Today, the word “historic” is used in the context of a tasty sandwich, or a decent performance by the latest indie band. But the last few days in the UK has without a doubt deserved that description. It has been probably the most historic week of my adult life anyway.
The political events themselves were significant, with a new Prime Minister chosen and taking up post, and the Conservative Party announcing a huge public spending increase, one that would once have been seen as an extreme “left wing” spending policy. But that was overshadowed by the death of Queen Elizabeth – not surprising given her age but shocking in that her final decline was so swift.
That has left many of us feeling more emotional than we might have expected, and of course our sincere condolences go to her family and friends. She over-performed (by some distance) in her job for 70 years, which is not something many can say.

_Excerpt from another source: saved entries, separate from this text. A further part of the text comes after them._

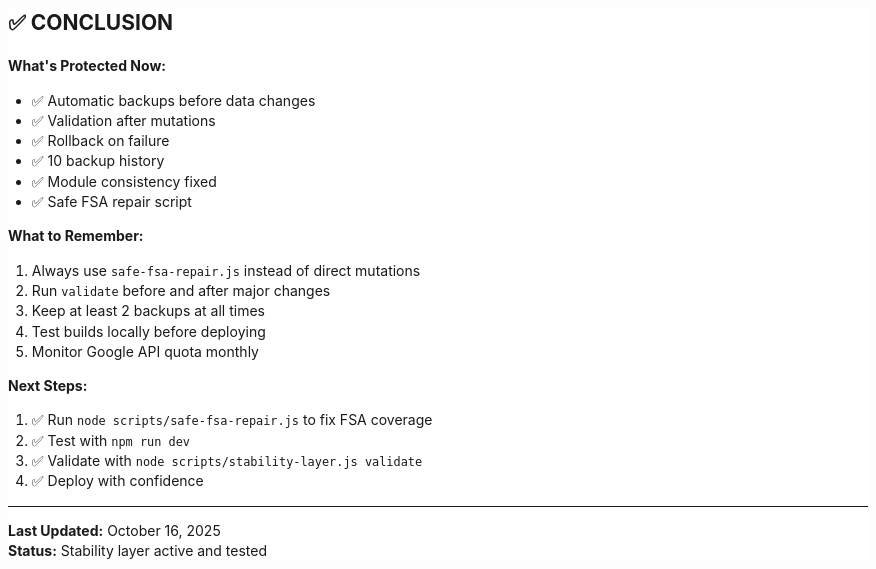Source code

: ## ✅ CONCLUSION

**What's Protected Now:**
- ✅ Automatic backups before data changes
- ✅ Validation after mutations
- ✅ Rollback on failure
- ✅ 10 backup history
- ✅ Module consistency fixed
- ✅ Safe FSA repair script

**What to Remember:**
1. Always use `safe-fsa-repair.js` instead of direct mutations
2. Run `validate` before and after major changes
3. Keep at least 2 backups at all times
4. Test builds locally before deploying
5. Monitor Google API quota monthly

**Next Steps:**
1. ✅ Run `node scripts/safe-fsa-repair.js` to fix FSA coverage
2. ✅ Test with `npm run dev`
3. ✅ Validate with `node scripts/stability-layer.js validate`
4. ✅ Deploy with confidence

---

**Last Updated:** October 16, 2025  
**Status:** Stability layer active and tested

But soon, the more prosaic but critical economic and social issues the UK faces are going to rise back to the top of the news pages. Can even more government borrowing fund additional spending to offset energy price rises, without subsequent tax rises? Or can the government find significant “savings” to offset the spending?
In terms of savings, the signals during the recent contest to become Prime Minister were not promising. This was our new PM, Liz Truss: “As prime minister I will run a leaner, more efficient, more focused Whitehall that prioritises the things that really matter to people and is laser-focused on frontline services … There is too much bureaucracy and stale groupthink in Whitehall”.

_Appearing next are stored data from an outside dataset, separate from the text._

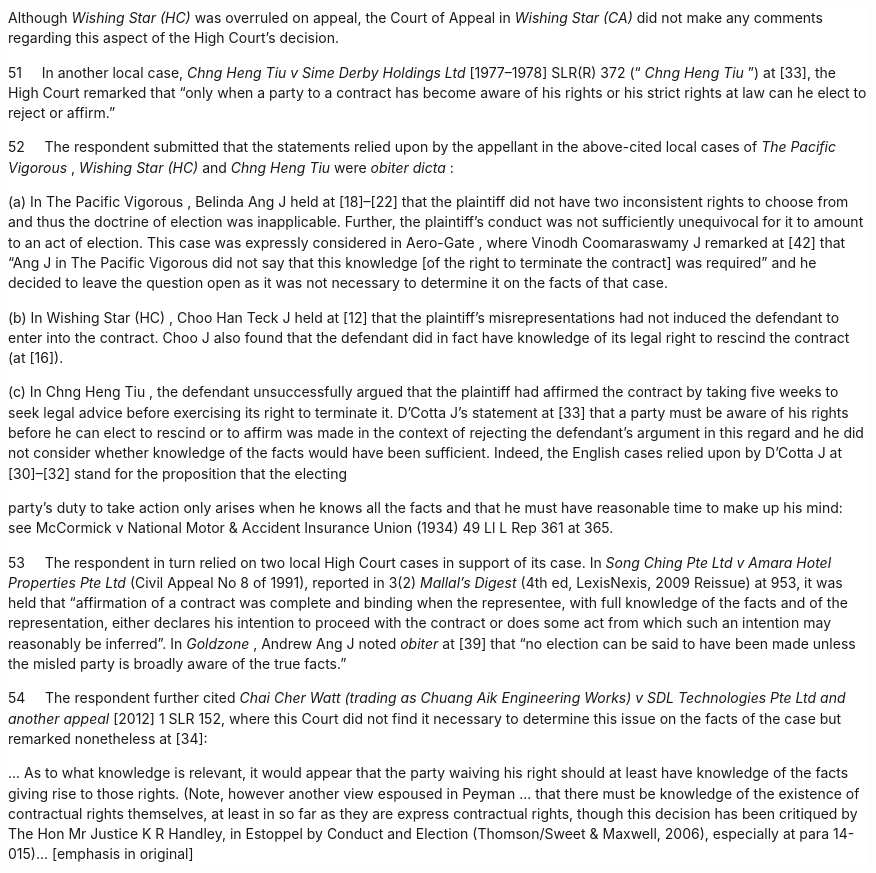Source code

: Although _Wishing Star (HC)_ was overruled on appeal, the Court of Appeal in _Wishing Star (CA)_ did not make any comments regarding this aspect of the High Court’s decision. 

51     In another local case, _Chng Heng Tiu v Sime Derby Holdings Ltd_ [1977–1978] SLR(R) 372 (“ _Chng Heng Tiu_ ”) at [33], the High Court remarked that “only when a party to a contract has become aware of his rights or his strict rights at law can he elect to reject or affirm.” 

52     The respondent submitted that the statements relied upon by the appellant in the above-cited local cases of _The Pacific Vigorous_ , _Wishing Star (HC)_ and _Chng Heng Tiu_ were _obiter dicta_ : 

 (a) In The Pacific Vigorous , Belinda Ang J held at [18]–[22] that the plaintiff did not have two inconsistent rights to choose from and thus the doctrine of election was inapplicable. Further, the plaintiff’s conduct was not sufficiently unequivocal for it to amount to an act of election. This case was expressly considered in Aero-Gate , where Vinodh Coomaraswamy J remarked at [42] that “Ang J in The Pacific Vigorous did not say that this knowledge [of the right to terminate the contract] was required” and he decided to leave the question open as it was not necessary to determine it on the facts of that case. 

 (b) In Wishing Star (HC) , Choo Han Teck J held at [12] that the plaintiff’s misrepresentations had not induced the defendant to enter into the contract. Choo J also found that the defendant did in fact have knowledge of its legal right to rescind the contract (at [16]). 

 (c) In Chng Heng Tiu , the defendant unsuccessfully argued that the plaintiff had affirmed the contract by taking five weeks to seek legal advice before exercising its right to terminate it. D’Cotta J’s statement at [33] that a party must be aware of his rights before he can elect to rescind or to affirm was made in the context of rejecting the defendant’s argument in this regard and he did not consider whether knowledge of the facts would have been sufficient. Indeed, the English cases relied upon by D’Cotta J at [30]–[32] stand for the proposition that the electing 


 party’s duty to take action only arises when he knows all the facts and that he must have reasonable time to make up his mind: see McCormick v National Motor & Accident Insurance Union (1934) 49 Ll L Rep 361 at 365. 

53     The respondent in turn relied on two local High Court cases in support of its case. In _Song Ching Pte Ltd v Amara Hotel Properties Pte Ltd_ (Civil Appeal No 8 of 1991), reported in 3(2) _Mallal’s Digest_ (4th ed, LexisNexis, 2009 Reissue) at 953, it was held that “affirmation of a contract was complete and binding when the representee, with full knowledge of the facts and of the representation, either declares his intention to proceed with the contract or does some act from which such an intention may reasonably be inferred”. In _Goldzone_ , Andrew Ang J noted _obiter_ at [39] that “no election can be said to have been made unless the misled party is broadly aware of the true facts.” 

54     The respondent further cited _Chai Cher Watt (trading as Chuang Aik Engineering Works) v SDL Technologies Pte Ltd and another appeal_ <span class="citation">[2012] 1 SLR 152</span>, where this Court did not find it necessary to determine this issue on the facts of the case but remarked nonetheless at [34]: 

 ... As to what knowledge is relevant, it would appear that the party waiving his right should at least have knowledge of the facts giving rise to those rights. (Note, however another view espoused in Peyman ... that there must be knowledge of the existence of contractual rights themselves, at least in so far as they are express contractual rights, though this decision has been critiqued by The Hon Mr Justice K R Handley, in Estoppel by Conduct and Election (Thomson/Sweet & Maxwell, 2006), especially at para 14-015)... [emphasis in original]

So just the traditional vague remarks about bureaucracy, “reducing waste” and attacks on “Quangos”. The problem is that the largest “quangos” are organisations such as the DVLA and the Passport Service that provide services the public rely on. We’ve seen the negative reaction when their performance falls; it seems hard to believe that the government can slash the cost of these organisations without major impact on customers. In another speech, Truss suggested a regional approach to civil service pay. It’s not a daft idea actually, but she withdrew it quickly under challenge, a sign that even many decent ideas run into opposition.
Another frequent and ill-judged suggestion is more centralisation of procurement. I would argue that all this has done over the years is led to more “framework” contracts being put in place by the collaborative procurement bodies. But those organisations have a fundamental conflict of interest between maximising their revenue, versus driving better overall value for the public purse. Their frameworks are then misused in a manner that certainly does not lead to value – choosing suppliers without competition, for instance.
However, there are ways of saving money, although none of them are easy. Introduce stringent controls on consulting spend and demand a focus on defined outcomes and competition to choose suppliers every time. Insource some services (children’s social care, for instance) that are failing both financially and performance-wise. Stop messing around with more collaborative procurement in the police service, bite the bullet and move from 43 “county” forces to 9 or 10 regional forces (every Chief Constable knows that the current system is crazy). Cancel HS2. Sort out the increasing unfairness (to private sector workers) of index-linked public sector pensions … and I’m sure there are “savings” in MOD procurement, but better people than me have failed to realise them.
Indeed, nothing that might release significant benefits will be easy to do. After over 30 years of efficiency reviews, external experts, CPOs recruited from top private sector firms and so on, there is little in the way of “low hanging fruit” these days.
So Prime Minister Truss and her team will have to think harder and act more radically if they really want to reduce the cost – and improve the effectiveness – of the public sector. I do wish them luck, as a taxpayer, but I’m not holding my breath.